İnsan bazen şefkatte o kadar ileri gider ki, her şeye ve herkese yardım etme arzusu duyar. Kazalarda, musibet ve belâlarda, afetlerde, insanların, özellikle de masumların ve çocukların başlarına gelenleri, kendi vicdanına ve sönük aklına sığıştıramaz ve bunu—haşa—Allah’ın zulmü ve adaletsizliği olarak görür. Bunlara ulaşıp yaralarını sarmaya gücü yetmediği için, ruhu azap içinde kalır. “Kalbin dalâletiyle beraber ruhtan fışkıran şefkat, gayr-i mütenahi elemleri tazammun ediyor.” Eğer insan şefkatinde ifrata gidip, haddini aşarsa kendi kalbine, vicdanına ve ruhuna çektirdiği azabın yanında bir de dalâlete sapma ve isyana girme tehlikesiyle de karşı karşıya kalır.
Böyle bir tehlikeden kurtulmak için her şeyden önce Allah’ın adalet ve şefkatinden asla şüphemiz olmamalıdır. O’nun şefkati tamdır ve adaleti kusursuzdur. Belâ veya musibete uğrayanların elemlerini, bir nevi lezzet veya mükâfata çevirecektir. Birçok musibet çeşidinde musibetzedeye, kâfir bile olsa, hakkında bir nevî merhamet ve mükâfat müjdesi verildiği gibi, masumlar için de şehadet mertebesi vadedilmiştir. Zaten çocuk yaşta ölenler için azap diye birşey olmadığı gibi, meşakkatli ve geçici altmış seneye karşılık ebedî bir cennet hayatı verilecektir. İmanlı insanların çektikleri bütün sıkıntılar günahlarına keffaret olduğu gibi, mallarına gelen zarar da sadaka hükmüne geçecektir.
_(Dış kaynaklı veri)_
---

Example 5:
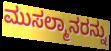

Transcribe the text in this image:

ಮುಸಲ್ಮಾನರನ್ನು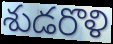
శుడరొళి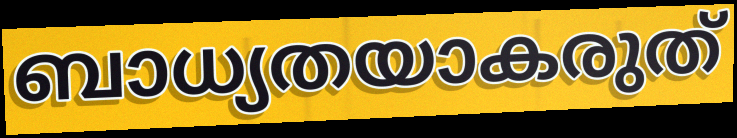
ബാധ്യതയാകരുത്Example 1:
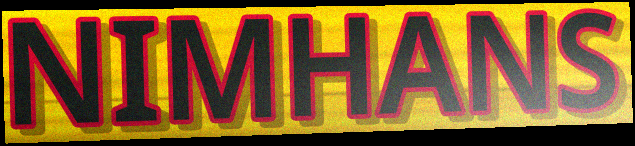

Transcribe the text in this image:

NIMHANS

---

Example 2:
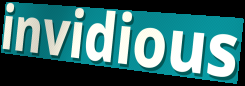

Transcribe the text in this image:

invidious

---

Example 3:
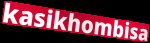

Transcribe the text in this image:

kasikhombisa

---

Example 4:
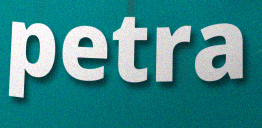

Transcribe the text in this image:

petra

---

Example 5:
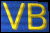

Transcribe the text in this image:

VB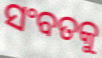
ସଂବତକୁ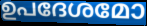
ഉപദേശമോ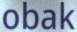
obakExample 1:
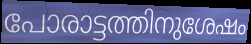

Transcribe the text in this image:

പോരാട്ടത്തിനുശേഷം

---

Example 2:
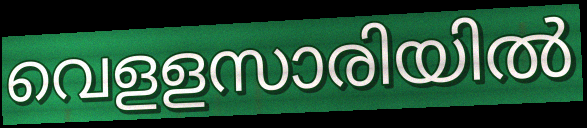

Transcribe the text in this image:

വെളളസാരിയിൽ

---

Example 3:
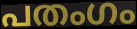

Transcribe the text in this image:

പതംഗം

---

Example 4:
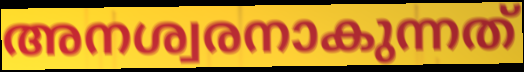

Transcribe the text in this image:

അനശ്വരനാകുന്നത്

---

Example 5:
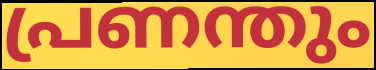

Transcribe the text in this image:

പ്രണന്തും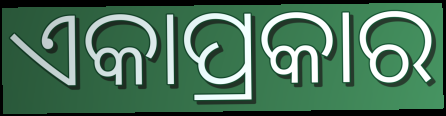
ଏକାପ୍ରକାରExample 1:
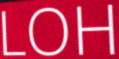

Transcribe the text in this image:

LOH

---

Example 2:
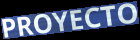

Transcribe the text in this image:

PROYECTO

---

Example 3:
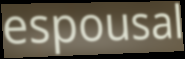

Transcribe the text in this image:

espousal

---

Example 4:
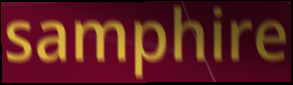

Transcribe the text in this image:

Demek musibetlerde dahi Cenâb-ı Hakk’ın şefkat ve merhameti tam hissedilir.
İslâm’ın öngördüğü şefkat bütün yaratıkları içine alacak kadar geniş ve kapsamlıdır. Anne babalar, çocuklar, kadınlar, yaşlılar, yetimler, kimsesizler, hastalar ve yoksullar başta olmak üzere bütün insanlara şefkat göstermenin yanı sıra, diğer bütün canlılara da şefkatli davranmak mü’minlerin görevidir.
Medeniyetin getirdiği; “Ben tok olayım; başkası açlıktan ölse bana ne!” ve “Sen çalış ben yiyeyim” düşüncesi bahsettiğimiz umumî teavün ve şefkat kanununa zıt olduğu için insanları zulme, ahlâksızlığa, merhametsizliğe, kine, hasede, mübarezeye sevk etmiştir.
Sosyal hayatı tarif ederken Bediüzzaman, “Hayat-ı içtimaiye-i beşeriyede havas ve avam, yani zenginler ve fakirler muvazeneleriyle rahatla yaşarlar” demektedir. “O muvazenenin esası ise havas tabakasında merhamet ve şefkat, aşağısında hürmet ve itaattir.” Yani toplumdaki huzuru sağlayacak olan dengenin, zenginler ve fakirler arasında korunmasıdır. Kur’ân-ı Kerim bu dengeyi “vücub-ı zekât” (zekâtın verilmesi) ve “hurmet-i riba” (faizin yasaklanması) ile sağlar. Yani zekât vasıtasıyla zenginleri fakirlerin yardımına koşturur. Medeniyetin; “Ben tok olayım; başkası açlıktan ölse bana ne!” anlayışı yerine “Komşusu açken tok uyuyan bizden değildir” anlayışını getirir.
Bediüzzaman medeniyetin bugününü okurken; “Heyet-i içtimâiyenin hayatını koruyan intizamın en büyük şartı, insanların tabakaları arasında boşluk kalmamasıdır. Havas kısmı avamdan, zengin kısmı fukaradan hatt-ı muvasalayı kesecek derecede uzaklaşmamaları lâzımdır. Bu tabakalar arasında muvasalayı temin eden zekât ve muavenettir. Halbuki vücub-u zekât ile hurmet-i ribaya müraat etmediklerinden, tabakalar arası gittikçe gerginleşir, hatt-ı muvasala kesilir, sıla-i rahim kalmaz. Bu yüzdendir ki, aşağı tabakadan yukarı tabakaya ihtiram, itaat, muhabbet yerine ihtilâl sadaları, haset bağırtıları, kin ve nefret vaveylaları yükselir. Kezalik, yüksek tabakadan aşağı tabakaya merhamet, ihsan, taltif yerine zulüm ateşleri, tahakkümler, şimşek gibi tahkirler yağıyor. Maalesef, tabaka-i havastaki meziyetler, tevazu ve terahhuma sebep iken, tekebbür ve gurura bais oluyor. Tabaka-i fukaradaki acz ve fakirlik, ihsan ve merhameti mucip iken, esaret ve sefaleti intaç ediyor. Eğer bu söylediklerime bir şahit istersen âlem-i medeniyete bak, istediğin kadar şahitler mevcuttur” ifadelerini kullanır. Ve reçeteyi de şöyle verir: “Tabakalar arasında musalahanın temini ve münasebetin tesisi, ancak ve ancak erkân-ı İslamiyeden olan zekât ve zekâtın yavruları olan sadaka ve teberruâtın heyet-i içtimaiyece yüksek bir düstur ittihaz edilmesiyle olur.”